Supplied data —
-*-*-

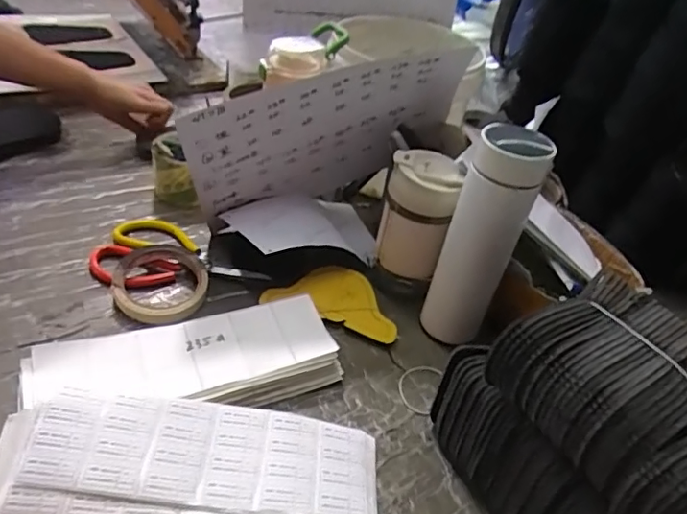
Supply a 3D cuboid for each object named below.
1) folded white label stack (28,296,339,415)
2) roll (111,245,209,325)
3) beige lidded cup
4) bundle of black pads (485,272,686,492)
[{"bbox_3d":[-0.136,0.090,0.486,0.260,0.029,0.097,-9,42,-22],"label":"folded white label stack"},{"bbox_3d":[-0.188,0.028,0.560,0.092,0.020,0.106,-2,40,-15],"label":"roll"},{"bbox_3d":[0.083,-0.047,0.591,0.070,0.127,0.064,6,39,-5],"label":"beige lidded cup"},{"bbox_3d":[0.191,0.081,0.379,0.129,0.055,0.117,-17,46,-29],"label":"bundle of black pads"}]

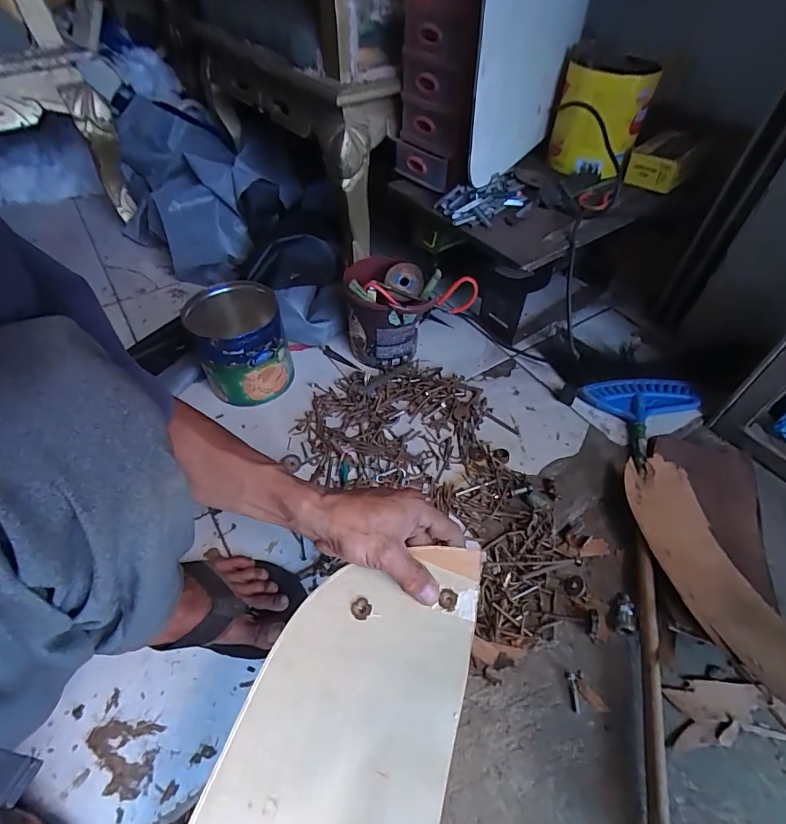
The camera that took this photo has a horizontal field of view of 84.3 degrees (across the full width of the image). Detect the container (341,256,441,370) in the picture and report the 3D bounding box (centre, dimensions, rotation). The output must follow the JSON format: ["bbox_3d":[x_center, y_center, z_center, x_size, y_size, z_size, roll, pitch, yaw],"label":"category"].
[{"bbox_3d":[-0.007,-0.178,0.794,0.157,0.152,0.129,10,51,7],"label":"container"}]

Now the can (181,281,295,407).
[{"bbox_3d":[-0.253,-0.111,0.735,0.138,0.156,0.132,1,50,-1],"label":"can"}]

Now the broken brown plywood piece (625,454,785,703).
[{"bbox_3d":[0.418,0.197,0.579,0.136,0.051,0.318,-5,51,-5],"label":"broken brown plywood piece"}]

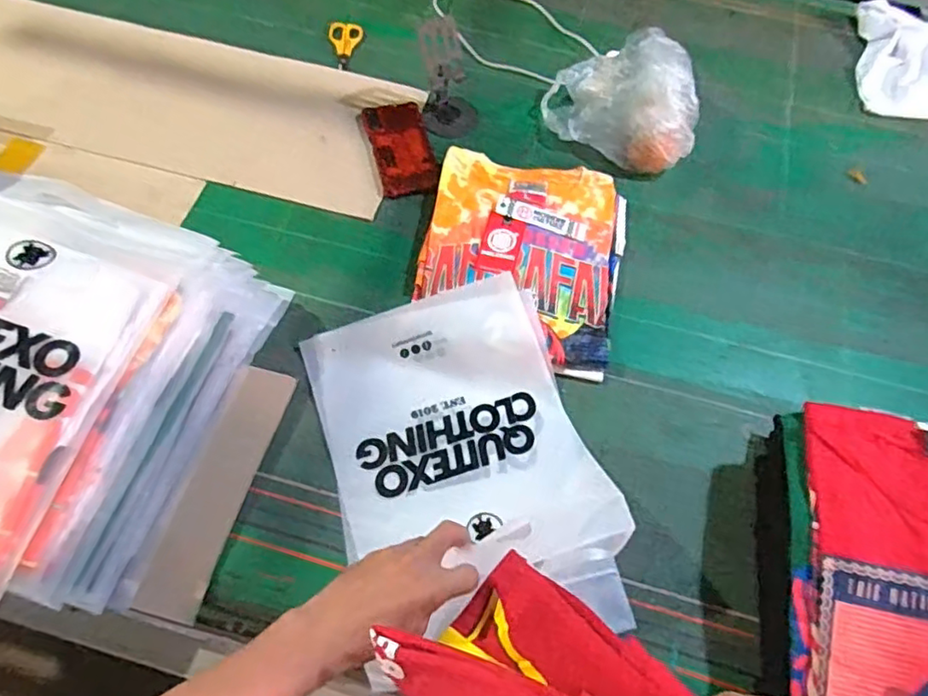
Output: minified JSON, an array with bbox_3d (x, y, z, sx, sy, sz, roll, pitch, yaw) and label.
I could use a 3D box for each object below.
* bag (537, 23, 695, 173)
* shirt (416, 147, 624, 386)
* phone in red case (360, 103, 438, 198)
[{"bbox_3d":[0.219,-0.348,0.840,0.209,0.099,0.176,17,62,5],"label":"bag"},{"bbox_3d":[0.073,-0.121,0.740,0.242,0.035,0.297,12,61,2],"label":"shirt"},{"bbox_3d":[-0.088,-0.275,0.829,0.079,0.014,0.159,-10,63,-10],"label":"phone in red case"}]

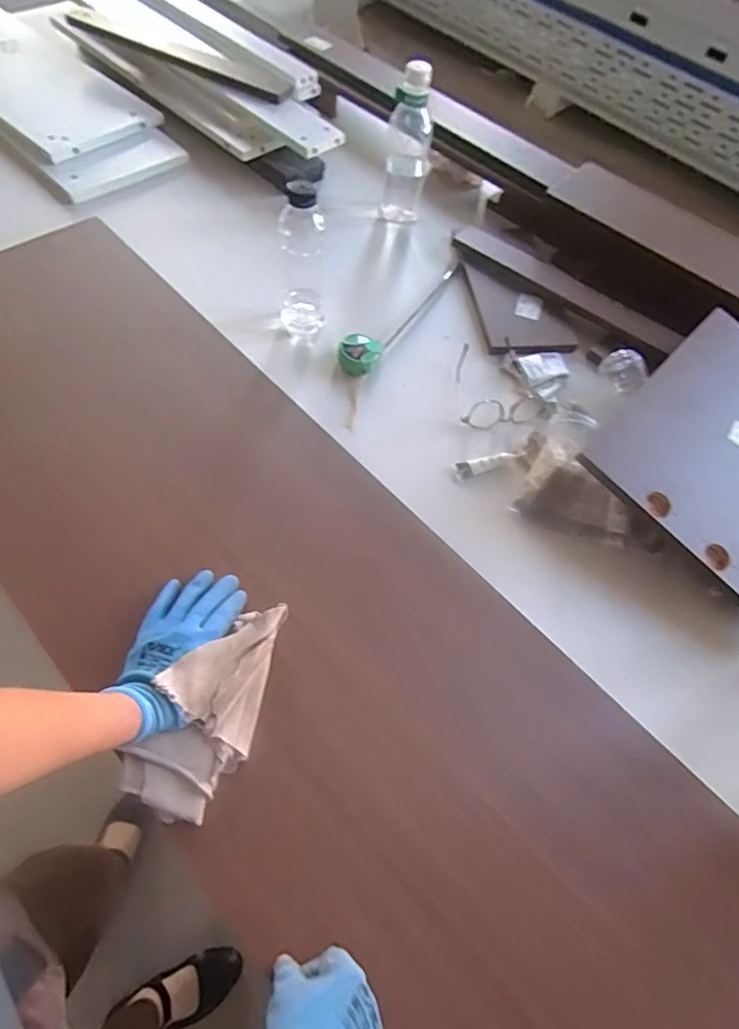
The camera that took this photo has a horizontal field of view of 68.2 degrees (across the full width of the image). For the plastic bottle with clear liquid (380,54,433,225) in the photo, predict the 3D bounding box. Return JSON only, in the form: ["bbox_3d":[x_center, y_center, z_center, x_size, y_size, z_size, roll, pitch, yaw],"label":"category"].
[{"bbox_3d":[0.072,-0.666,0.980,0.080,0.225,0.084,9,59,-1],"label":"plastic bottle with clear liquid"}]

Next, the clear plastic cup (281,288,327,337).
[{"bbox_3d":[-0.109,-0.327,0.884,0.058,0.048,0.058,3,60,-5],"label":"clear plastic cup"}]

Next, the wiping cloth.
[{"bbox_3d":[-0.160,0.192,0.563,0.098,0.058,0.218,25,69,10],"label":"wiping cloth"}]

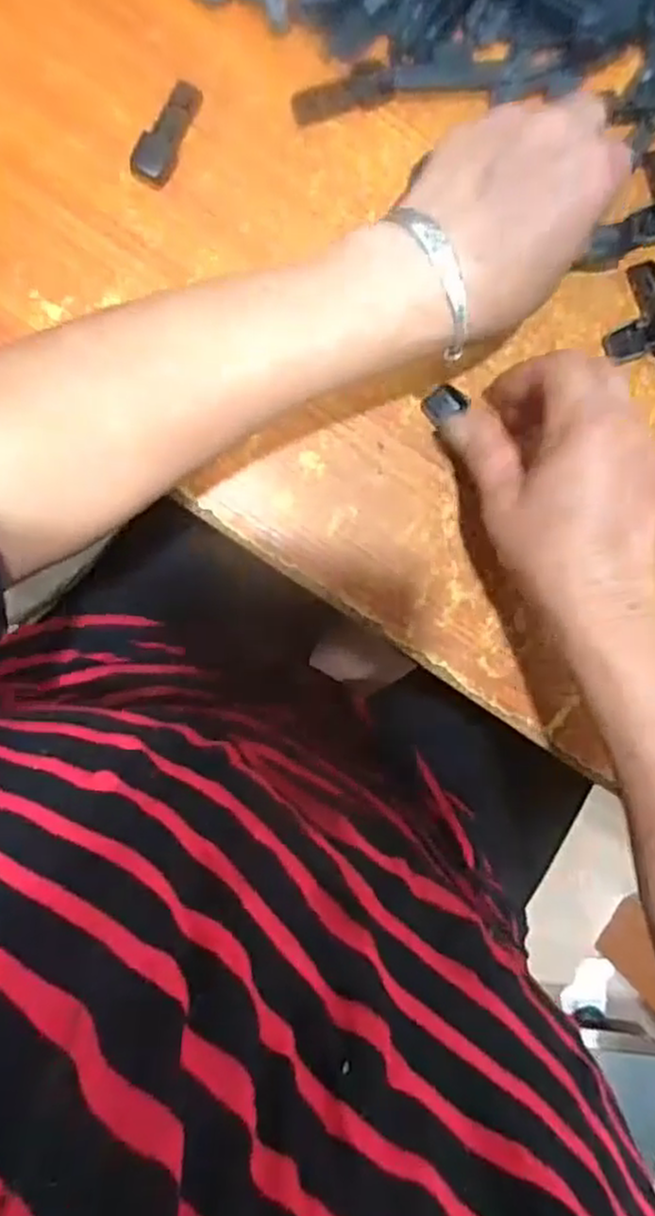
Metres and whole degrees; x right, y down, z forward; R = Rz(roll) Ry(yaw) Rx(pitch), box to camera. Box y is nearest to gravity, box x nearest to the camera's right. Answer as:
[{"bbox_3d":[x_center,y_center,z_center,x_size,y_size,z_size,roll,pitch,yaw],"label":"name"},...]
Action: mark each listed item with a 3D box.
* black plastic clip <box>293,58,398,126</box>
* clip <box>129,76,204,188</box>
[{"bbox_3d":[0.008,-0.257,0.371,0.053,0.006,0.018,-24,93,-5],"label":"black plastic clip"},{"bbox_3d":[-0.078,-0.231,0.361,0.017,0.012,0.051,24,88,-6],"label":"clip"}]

-*-*-

Work instruction — Give the entries again without a single change, but with no pictures.

Exercise answer —
Supply a 3D cuboid for each object named below.
1) folded white label stack (28,296,339,415)
2) roll (111,245,209,325)
3) beige lidded cup
4) bundle of black pads (485,272,686,492)
[{"bbox_3d":[-0.136,0.090,0.486,0.260,0.029,0.097,-9,42,-22],"label":"folded white label stack"},{"bbox_3d":[-0.188,0.028,0.560,0.092,0.020,0.106,-2,40,-15],"label":"roll"},{"bbox_3d":[0.083,-0.047,0.591,0.070,0.127,0.064,6,39,-5],"label":"beige lidded cup"},{"bbox_3d":[0.191,0.081,0.379,0.129,0.055,0.117,-17,46,-29],"label":"bundle of black pads"}]

The camera that took this photo has a horizontal field of view of 84.3 degrees (across the full width of the image). Detect the container (341,256,441,370) in the picture and report the 3D bounding box (centre, dimensions, rotation). The output must follow the JSON format: ["bbox_3d":[x_center, y_center, z_center, x_size, y_size, z_size, roll, pitch, yaw],"label":"category"].
[{"bbox_3d":[-0.007,-0.178,0.794,0.157,0.152,0.129,10,51,7],"label":"container"}]

Now the can (181,281,295,407).
[{"bbox_3d":[-0.253,-0.111,0.735,0.138,0.156,0.132,1,50,-1],"label":"can"}]

Now the broken brown plywood piece (625,454,785,703).
[{"bbox_3d":[0.418,0.197,0.579,0.136,0.051,0.318,-5,51,-5],"label":"broken brown plywood piece"}]

Output: minified JSON, an array with bbox_3d (x, y, z, sx, sy, sz, roll, pitch, yaw) and label.
I could use a 3D box for each object below.
* bag (537, 23, 695, 173)
* shirt (416, 147, 624, 386)
* phone in red case (360, 103, 438, 198)
[{"bbox_3d":[0.219,-0.348,0.840,0.209,0.099,0.176,17,62,5],"label":"bag"},{"bbox_3d":[0.073,-0.121,0.740,0.242,0.035,0.297,12,61,2],"label":"shirt"},{"bbox_3d":[-0.088,-0.275,0.829,0.079,0.014,0.159,-10,63,-10],"label":"phone in red case"}]

The camera that took this photo has a horizontal field of view of 68.2 degrees (across the full width of the image). For the plastic bottle with clear liquid (380,54,433,225) in the photo, predict the 3D bounding box. Return JSON only, in the form: ["bbox_3d":[x_center, y_center, z_center, x_size, y_size, z_size, roll, pitch, yaw],"label":"category"].
[{"bbox_3d":[0.072,-0.666,0.980,0.080,0.225,0.084,9,59,-1],"label":"plastic bottle with clear liquid"}]

Next, the clear plastic cup (281,288,327,337).
[{"bbox_3d":[-0.109,-0.327,0.884,0.058,0.048,0.058,3,60,-5],"label":"clear plastic cup"}]

Next, the wiping cloth.
[{"bbox_3d":[-0.160,0.192,0.563,0.098,0.058,0.218,25,69,10],"label":"wiping cloth"}]

Metres and whole degrees; x right, y down, z forward; R = Rz(roll) Ry(yaw) Rx(pitch), box to camera. Box y is nearest to gravity, box x nearest to the camera's right. Answer as:
[{"bbox_3d":[x_center,y_center,z_center,x_size,y_size,z_size,roll,pitch,yaw],"label":"name"},...]
Action: mark each listed item with a 3D box.
* black plastic clip <box>293,58,398,126</box>
* clip <box>129,76,204,188</box>
[{"bbox_3d":[0.008,-0.257,0.371,0.053,0.006,0.018,-24,93,-5],"label":"black plastic clip"},{"bbox_3d":[-0.078,-0.231,0.361,0.017,0.012,0.051,24,88,-6],"label":"clip"}]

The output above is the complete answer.